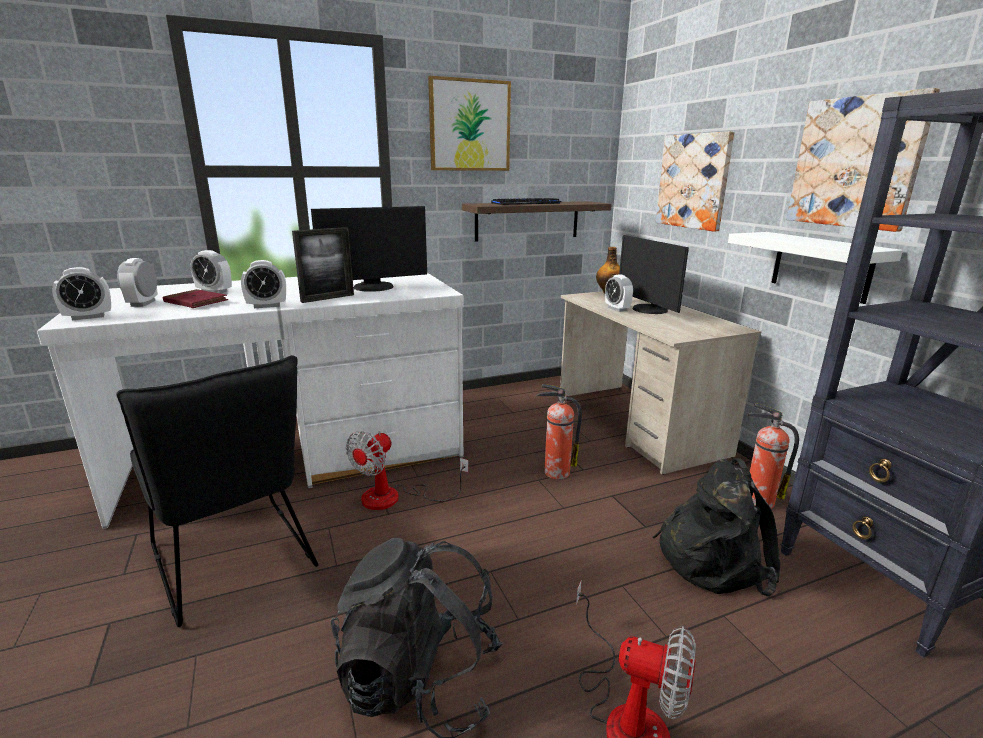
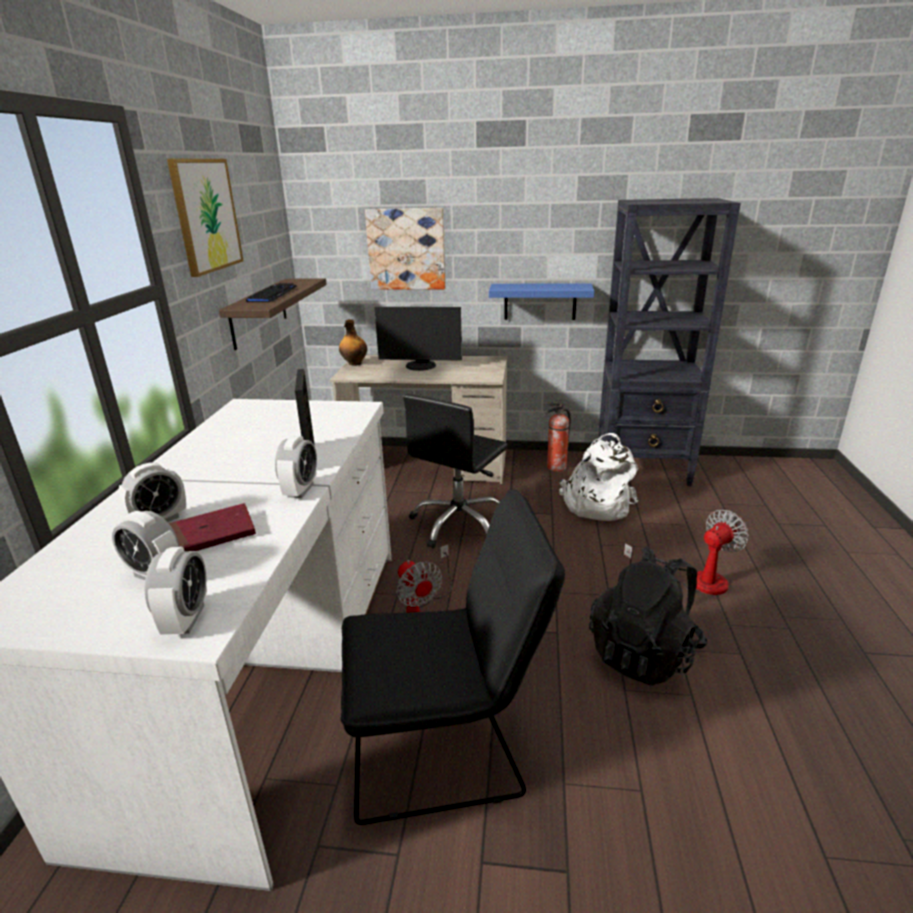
camera: 60 degrees left, 5 degrees up
monitor [311,206,427,292] -> none
fire extinguisher [537,384,582,480] -> black office chair [403,394,508,549]
alarm clock [605,274,633,312] -> none
black backpack [653,458,780,596] -> white backpack [559,433,639,521]
white shelf [728,232,903,304] -> blue shelf [489,283,594,320]
picture [786,88,940,232] -> none

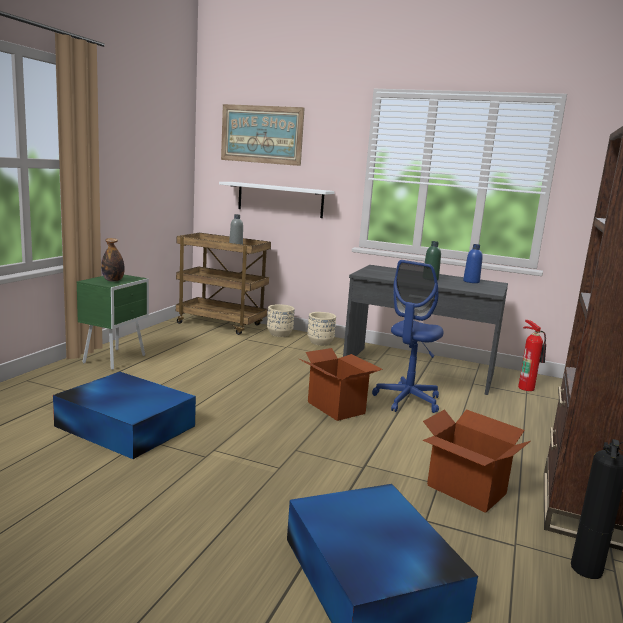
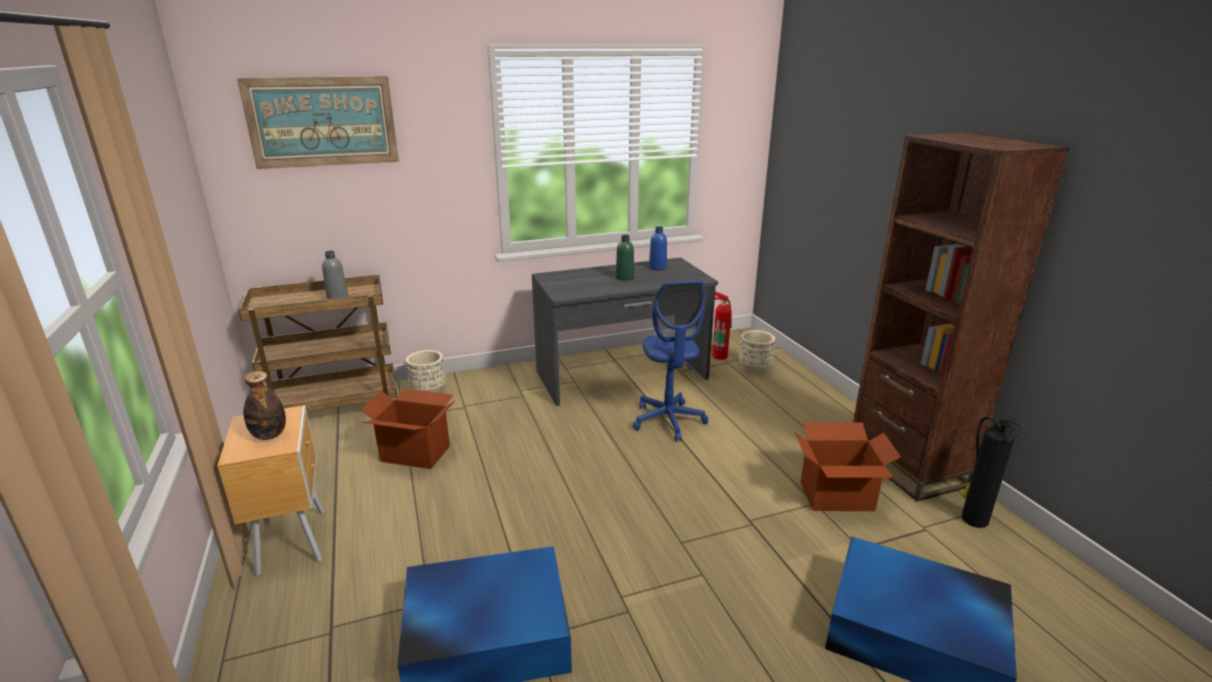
camera: 40 degrees left, 10 degrees up
green nightstand [76,275,149,370] -> brown nightstand [217,406,325,576]
white shelf [219,182,335,218] -> none
cardboard box [299,348,383,421] -> cardboard box moved to [361,389,456,469]
beige planter [307,312,336,346] -> beige planter moved to [739,330,775,373]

Problem details
Please set the records down again exactly as written. The pictures should not be included.

Answer box
camera: 60 degrees left, 5 degrees up
monitor [311,206,427,292] -> none
fire extinguisher [537,384,582,480] -> black office chair [403,394,508,549]
alarm clock [605,274,633,312] -> none
black backpack [653,458,780,596] -> white backpack [559,433,639,521]
white shelf [728,232,903,304] -> blue shelf [489,283,594,320]
picture [786,88,940,232] -> none

camera: 40 degrees left, 10 degrees up
green nightstand [76,275,149,370] -> brown nightstand [217,406,325,576]
white shelf [219,182,335,218] -> none
cardboard box [299,348,383,421] -> cardboard box moved to [361,389,456,469]
beige planter [307,312,336,346] -> beige planter moved to [739,330,775,373]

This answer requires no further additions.